Just as the title says really........any good tips for cleaning beige suede. My boots are looking a bit grubby but they're such lovely boots  I'm sure I remember something about steaming suede?!?



Thanks 

Lizzy xxx


----------



## wouldloveababycat (Mar 21, 2004)

Have heard a few tips for cleaning suede, one is to use talc leave it on for a couple of hours and brush off with a soft brush, I have also heard that you can use fine grade sandpaper but would want to test this on a hidden part first I think .. also for small stains apparently you can use a normal eraser ..

Had a look on goodhousekeeping site and its says you can use a damp cloth or suede block(never heard of a suede block) ..there is another one which says use a piece of stale bread cut the crusts off and use the edge of the bread and stains disappear like magic apparently that is an old well used one ..would love to know which works the best ! 

Cat x


----------



## LizzyB (Mar 25, 2003)

Thanks Cat 

I'll give those a try. My DH did think i was a bit mad though when i told him the bread I left out was for cleaning my boots.

Really want to know what a suede block is too 

Thanks again,

Lizzy xxx


----------



## lou29 (Dec 5, 2006)

Hi Lizzyb, you can get suede cleaning blocks from Clarks shoe shops, I have one. It does seem to work.....
Lou.


----------



## wouldloveababycat (Mar 21, 2004)

Ooh give us feedback which ones work the best hun ..might need to add this to our domestic goddess thread he he

Cat x


----------



## Wraakgodin (Jun 17, 2006)

I would be really interested.... guess what sort of sofa I have, and what colour!!  

Sue


----------



## wouldloveababycat (Mar 21, 2004)

OOh Sue that was brave buying a suede sofa    

Cat x


----------



## Wraakgodin (Jun 17, 2006)

It wasn't my plan - someone else   thought it looked nice and would be a good idea!

Sue


----------



## LizzyB (Mar 25, 2003)

Thanks Lou ~ i'll nip into Clarks tomorrow and get one 

Sue ~ wow, a suede sofa sounds fab....think my dog would ruin it though!

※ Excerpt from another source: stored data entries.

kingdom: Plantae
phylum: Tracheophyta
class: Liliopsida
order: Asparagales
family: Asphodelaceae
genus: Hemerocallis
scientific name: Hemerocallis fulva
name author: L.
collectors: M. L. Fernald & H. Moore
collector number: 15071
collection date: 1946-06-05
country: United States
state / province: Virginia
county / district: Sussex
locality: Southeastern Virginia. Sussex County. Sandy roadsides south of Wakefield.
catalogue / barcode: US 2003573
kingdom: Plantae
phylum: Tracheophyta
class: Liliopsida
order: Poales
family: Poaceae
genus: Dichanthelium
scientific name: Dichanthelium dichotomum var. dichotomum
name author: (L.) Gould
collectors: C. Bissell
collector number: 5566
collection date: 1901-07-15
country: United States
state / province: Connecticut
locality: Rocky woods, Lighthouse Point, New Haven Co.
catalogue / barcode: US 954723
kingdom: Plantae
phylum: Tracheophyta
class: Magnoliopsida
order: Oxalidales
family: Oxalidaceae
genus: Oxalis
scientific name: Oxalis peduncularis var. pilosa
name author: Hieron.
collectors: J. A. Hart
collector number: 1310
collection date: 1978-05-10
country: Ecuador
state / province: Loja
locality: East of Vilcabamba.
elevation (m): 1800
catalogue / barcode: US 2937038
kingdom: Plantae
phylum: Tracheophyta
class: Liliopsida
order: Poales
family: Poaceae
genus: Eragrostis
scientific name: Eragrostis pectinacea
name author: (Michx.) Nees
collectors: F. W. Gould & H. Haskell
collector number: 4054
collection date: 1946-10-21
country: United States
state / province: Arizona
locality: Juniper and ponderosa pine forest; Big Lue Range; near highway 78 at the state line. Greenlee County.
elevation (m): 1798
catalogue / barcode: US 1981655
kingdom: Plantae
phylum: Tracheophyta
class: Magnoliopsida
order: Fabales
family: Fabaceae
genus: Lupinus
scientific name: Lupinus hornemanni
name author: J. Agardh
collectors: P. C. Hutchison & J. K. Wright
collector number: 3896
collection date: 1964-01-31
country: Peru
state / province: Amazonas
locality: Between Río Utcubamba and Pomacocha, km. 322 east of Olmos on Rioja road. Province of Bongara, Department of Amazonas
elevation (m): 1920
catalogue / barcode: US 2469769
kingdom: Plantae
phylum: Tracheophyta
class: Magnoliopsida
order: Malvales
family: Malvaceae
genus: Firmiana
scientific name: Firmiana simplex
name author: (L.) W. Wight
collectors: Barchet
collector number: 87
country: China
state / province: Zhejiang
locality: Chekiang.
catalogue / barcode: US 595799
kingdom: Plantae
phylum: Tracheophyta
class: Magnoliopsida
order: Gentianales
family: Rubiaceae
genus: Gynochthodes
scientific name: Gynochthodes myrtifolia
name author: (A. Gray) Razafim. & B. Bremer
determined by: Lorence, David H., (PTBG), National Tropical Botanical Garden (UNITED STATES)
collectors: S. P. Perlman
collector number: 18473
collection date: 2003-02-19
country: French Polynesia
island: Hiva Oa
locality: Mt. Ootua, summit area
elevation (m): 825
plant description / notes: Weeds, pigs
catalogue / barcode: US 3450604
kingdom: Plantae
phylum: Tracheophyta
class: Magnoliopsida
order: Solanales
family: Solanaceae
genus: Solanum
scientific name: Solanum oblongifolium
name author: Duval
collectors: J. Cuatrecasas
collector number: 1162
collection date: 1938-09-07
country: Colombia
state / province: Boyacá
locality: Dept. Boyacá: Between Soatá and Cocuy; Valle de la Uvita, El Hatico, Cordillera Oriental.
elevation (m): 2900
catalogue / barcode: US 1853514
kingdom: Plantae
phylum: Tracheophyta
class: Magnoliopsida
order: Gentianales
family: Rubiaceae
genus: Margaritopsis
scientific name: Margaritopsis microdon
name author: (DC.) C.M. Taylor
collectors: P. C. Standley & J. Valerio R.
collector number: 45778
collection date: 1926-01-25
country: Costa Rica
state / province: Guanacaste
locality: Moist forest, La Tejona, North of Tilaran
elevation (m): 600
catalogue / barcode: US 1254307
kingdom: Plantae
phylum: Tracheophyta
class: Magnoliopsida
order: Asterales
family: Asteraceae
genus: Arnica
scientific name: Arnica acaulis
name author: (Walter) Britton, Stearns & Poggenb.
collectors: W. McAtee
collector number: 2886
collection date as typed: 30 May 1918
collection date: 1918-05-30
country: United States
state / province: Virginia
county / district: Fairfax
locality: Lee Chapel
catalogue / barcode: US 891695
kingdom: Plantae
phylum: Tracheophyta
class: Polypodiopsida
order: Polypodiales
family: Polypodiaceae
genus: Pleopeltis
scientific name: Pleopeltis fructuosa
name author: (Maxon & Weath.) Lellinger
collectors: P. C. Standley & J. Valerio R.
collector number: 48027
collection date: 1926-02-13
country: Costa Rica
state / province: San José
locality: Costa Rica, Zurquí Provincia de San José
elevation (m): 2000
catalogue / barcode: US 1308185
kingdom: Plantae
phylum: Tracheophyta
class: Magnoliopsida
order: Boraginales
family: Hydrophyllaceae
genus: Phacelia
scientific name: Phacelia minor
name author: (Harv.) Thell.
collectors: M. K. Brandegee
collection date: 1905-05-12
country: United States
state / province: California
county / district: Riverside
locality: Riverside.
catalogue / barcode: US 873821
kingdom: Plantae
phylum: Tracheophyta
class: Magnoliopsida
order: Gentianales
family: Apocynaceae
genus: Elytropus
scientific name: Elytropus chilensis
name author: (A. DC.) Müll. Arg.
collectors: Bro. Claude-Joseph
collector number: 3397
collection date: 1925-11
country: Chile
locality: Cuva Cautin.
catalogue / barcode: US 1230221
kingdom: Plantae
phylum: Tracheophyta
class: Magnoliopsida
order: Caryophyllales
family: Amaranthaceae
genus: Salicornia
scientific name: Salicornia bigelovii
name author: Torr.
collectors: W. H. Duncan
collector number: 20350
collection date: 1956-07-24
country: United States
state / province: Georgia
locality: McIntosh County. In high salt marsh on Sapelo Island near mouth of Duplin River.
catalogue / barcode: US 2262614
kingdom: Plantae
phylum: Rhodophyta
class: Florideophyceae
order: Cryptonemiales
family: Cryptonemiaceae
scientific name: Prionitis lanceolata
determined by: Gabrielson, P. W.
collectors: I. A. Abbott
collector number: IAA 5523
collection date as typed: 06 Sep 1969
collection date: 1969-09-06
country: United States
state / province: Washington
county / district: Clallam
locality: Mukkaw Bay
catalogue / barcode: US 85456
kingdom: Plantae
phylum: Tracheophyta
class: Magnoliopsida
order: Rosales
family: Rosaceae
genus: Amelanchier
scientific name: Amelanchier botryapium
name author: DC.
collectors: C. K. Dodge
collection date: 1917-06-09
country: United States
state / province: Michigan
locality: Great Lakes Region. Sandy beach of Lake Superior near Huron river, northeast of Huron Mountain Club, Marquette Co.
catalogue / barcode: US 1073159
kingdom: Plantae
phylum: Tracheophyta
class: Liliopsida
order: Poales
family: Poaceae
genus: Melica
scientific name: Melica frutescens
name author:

I did try the bread but just ended up with lots of breadcrumbs on the kitchen floor......maybe it wasn't stale enough. I leave it out over night and try it tomorrow 

L xxx


----------



## wouldloveababycat (Mar 21, 2004)

It did sound a mad idea .. someone is probably laughing their head off somewhere lol

Cat x


----------



## LizzyB (Mar 25, 2003)

My DH was


----------



## Wraakgodin (Jun 17, 2006)

Conversation:

Me - you can buy suede blocks in England that clean suede.
DH - yes, you can buy them over here.  I had a suede coat and one of those worked really well on it.
Me - do you think it would be a good idea to buy one for the sofa?
DH - oh yeah, I didn't think of that!  



Sue


----------



## wouldloveababycat (Mar 21, 2004)

typical man


----------